Supplied text:
The model of the Sea Serpent is one that the greatest grumbler would be at a loss to find the smallest fault with. Head on she has a most rakish appearance, and her lines swell along the bow into their utmost fullness, and then taper off again into the clean run, they show incontestably that 'the line of beauty' has been made the guide in her construction. They are as perfect as perfection itself.

Her stern is most beautifully proportioned, and is tastefully decorated with two carved full length representations of the Great American Sea Spirit.

 

The Sea Serpent cleared for San Francisco on January 11, 1851, and was expected to make a swift passage to the Golden Gate in 100 days or less. Unfavorable adverse winds prevailed throughout her maiden voyage to the Horn, where heavy gales tossed the ship around. Spars were lost, sails split, and the Sea Serpent was forced to put in to Valparaiso for repairs for eight days. The Sea Serpent sailed on to San Francisco, but light winds slowed her down and she did not reach the Golden Gate until May 17th after 114 sailing days had elapsed, a good run considering the circumstances. The Sea Serpent was soon off on a 42-day voyage to China.

In the fall of 1850, George B. Upton, by then caught up in the growing excitement and frenzy to send swift clippers around the Horn, was now willing to take a chance. He gave Donald McKay the go-ahead to build an "extreme" clipper for Sampson & Tappan, prominent East Indian merchants in Boston. This time around, Upton was in a hurry for Donald McKay to build a large clipper for the Cape Horn run, and certainly had second thoughts about not giving Donald McKay the go-ahead earlier that year in April when the Reindeer was launched.

The contract called for a ship of 1534 tons. The keel alone was 207 feet between perpendiculars, and 215 feet overall in length, with a depth of hold of 21 feet, depth of keel, 46 inches; deadrise, 40 inches; shear, 30 inches. The Stag Hound was the largest merchant ship built in 1850, and was sharper and longer than any other merchant vessel. She was designed with stability and speed in mind and George B. Upton gave Donald McKay a free hand to design the Stag Hound as he wanted to. Donald McKay would take full responsibility for her sailing qualities and would go on to build her in 100 days.

Dataset section:
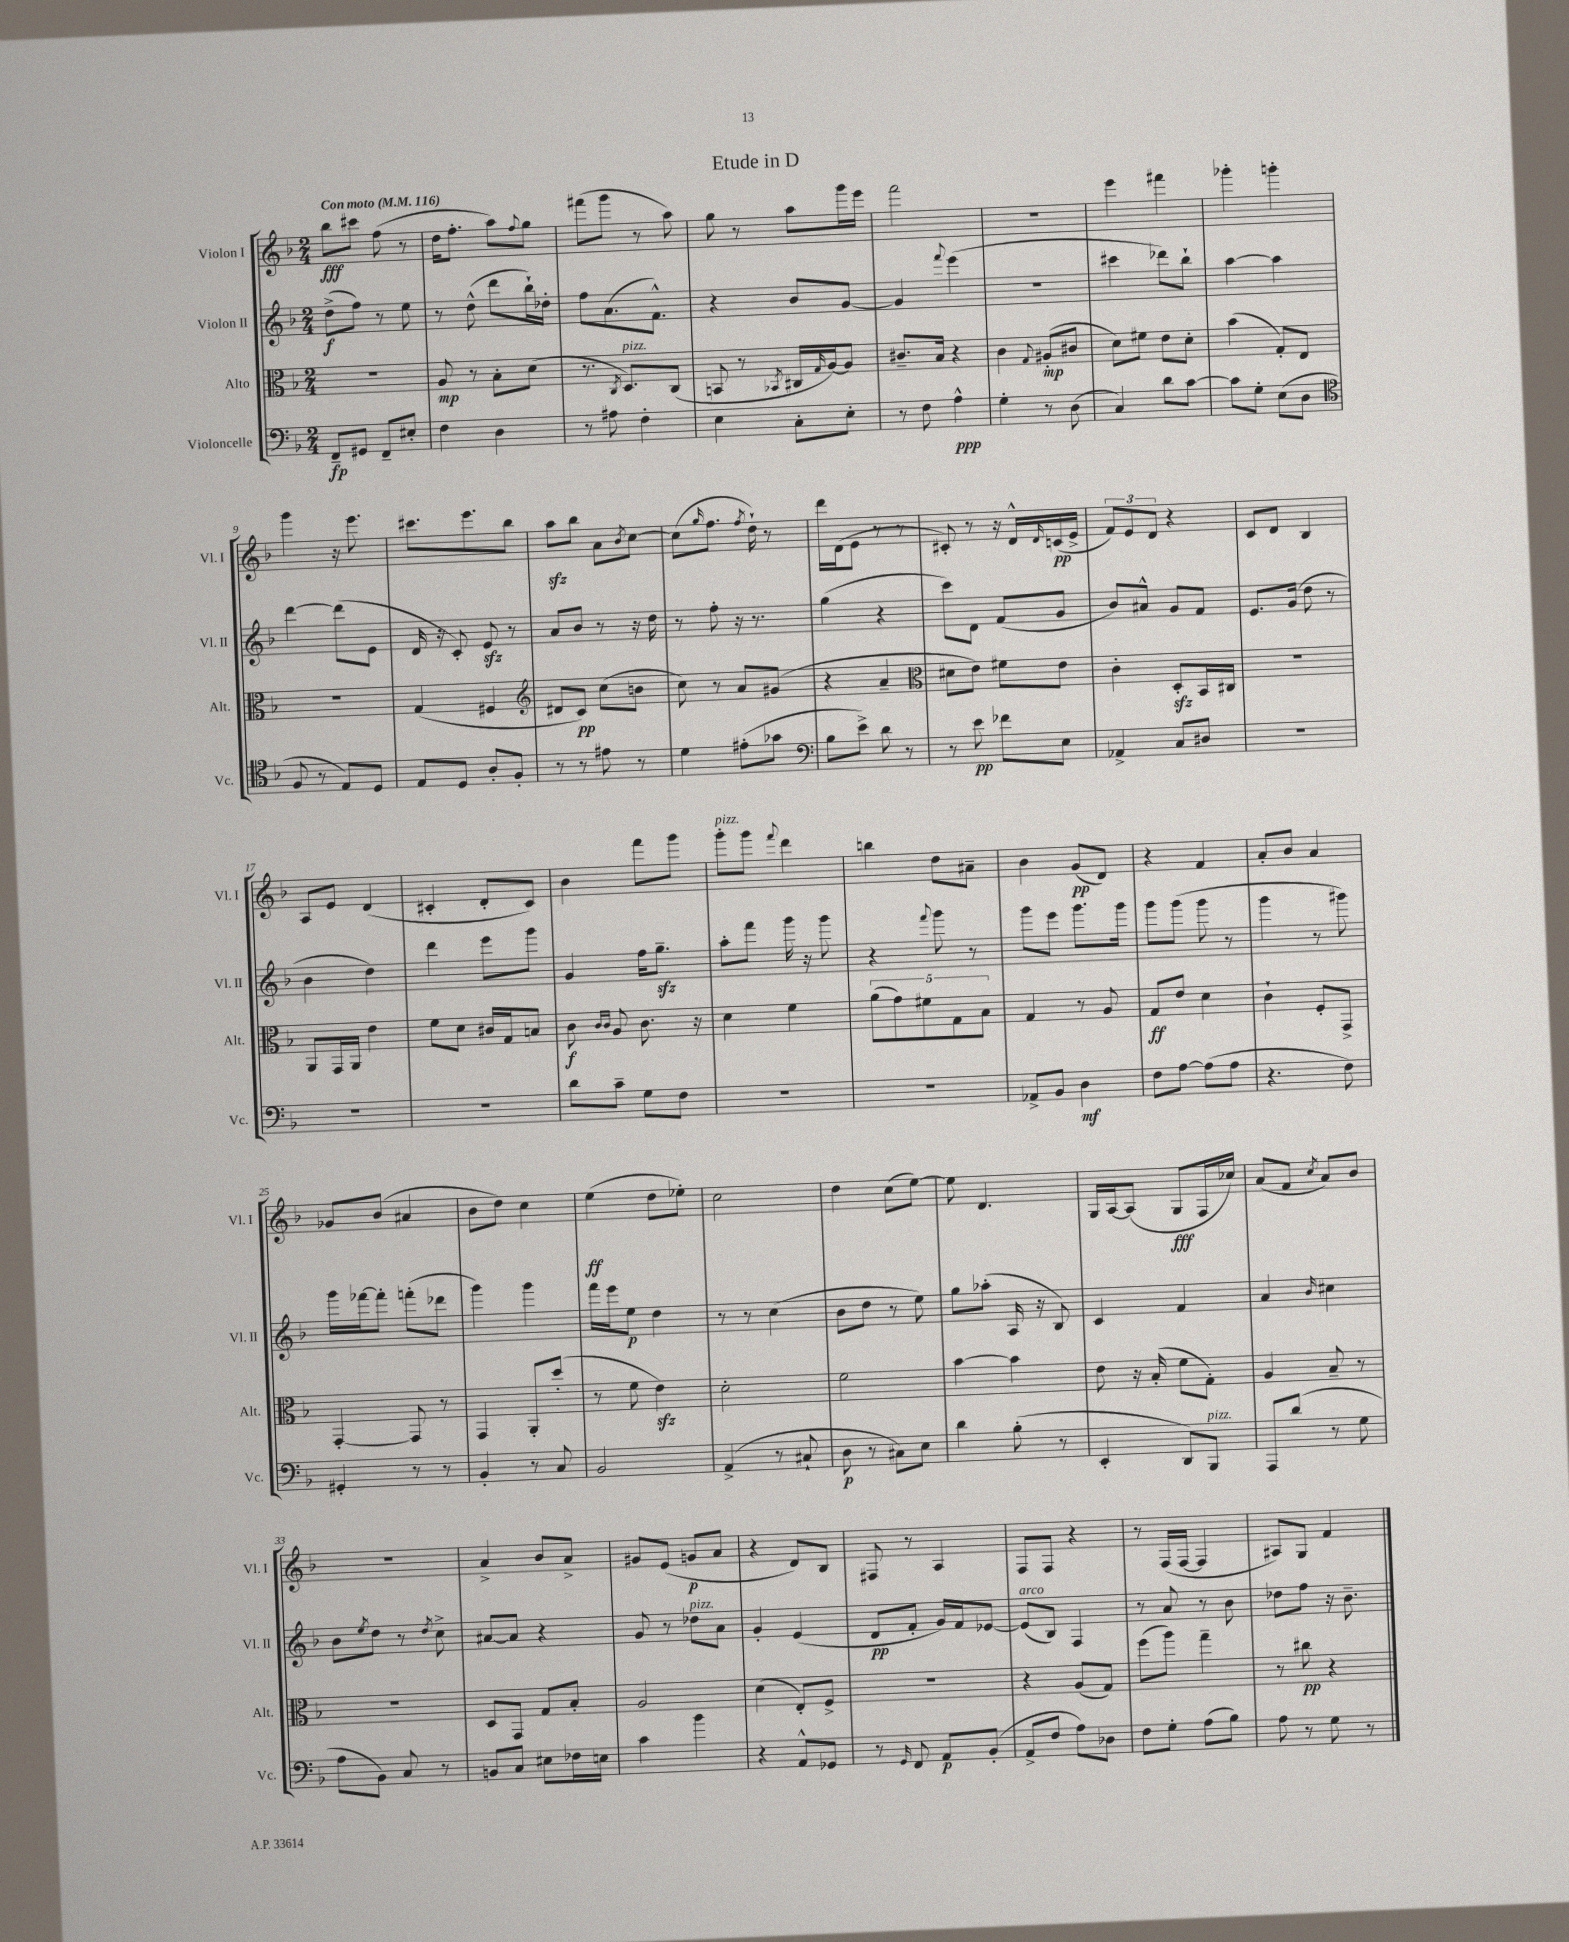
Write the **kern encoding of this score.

Requirement A: In the clipper ship text, how many days did the Sea Serpent spend in Valparaiso for repairs?
Requirement B: Write out the part of the clipper ship text that begins at the words "Her stern is" and ends after the words "voyage to China.", with no changes.

Complete answer A: Eight days.

Complete answer B:
Her stern is most beautifully proportioned, and is tastefully decorated with two carved full length representations of the Great American Sea Spirit.

 

The Sea Serpent cleared for San Francisco on January 11, 1851, and was expected to make a swift passage to the Golden Gate in 100 days or less. Unfavorable adverse winds prevailed throughout her maiden voyage to the Horn, where heavy gales tossed the ship around. Spars were lost, sails split, and the Sea Serpent was forced to put in to Valparaiso for repairs for eight days. The Sea Serpent sailed on to San Francisco, but light winds slowed her down and she did not reach the Golden Gate until May 17th after 114 sailing days had elapsed, a good run considering the circumstances. The Sea Serpent was soon off on a 42-day voyage to China.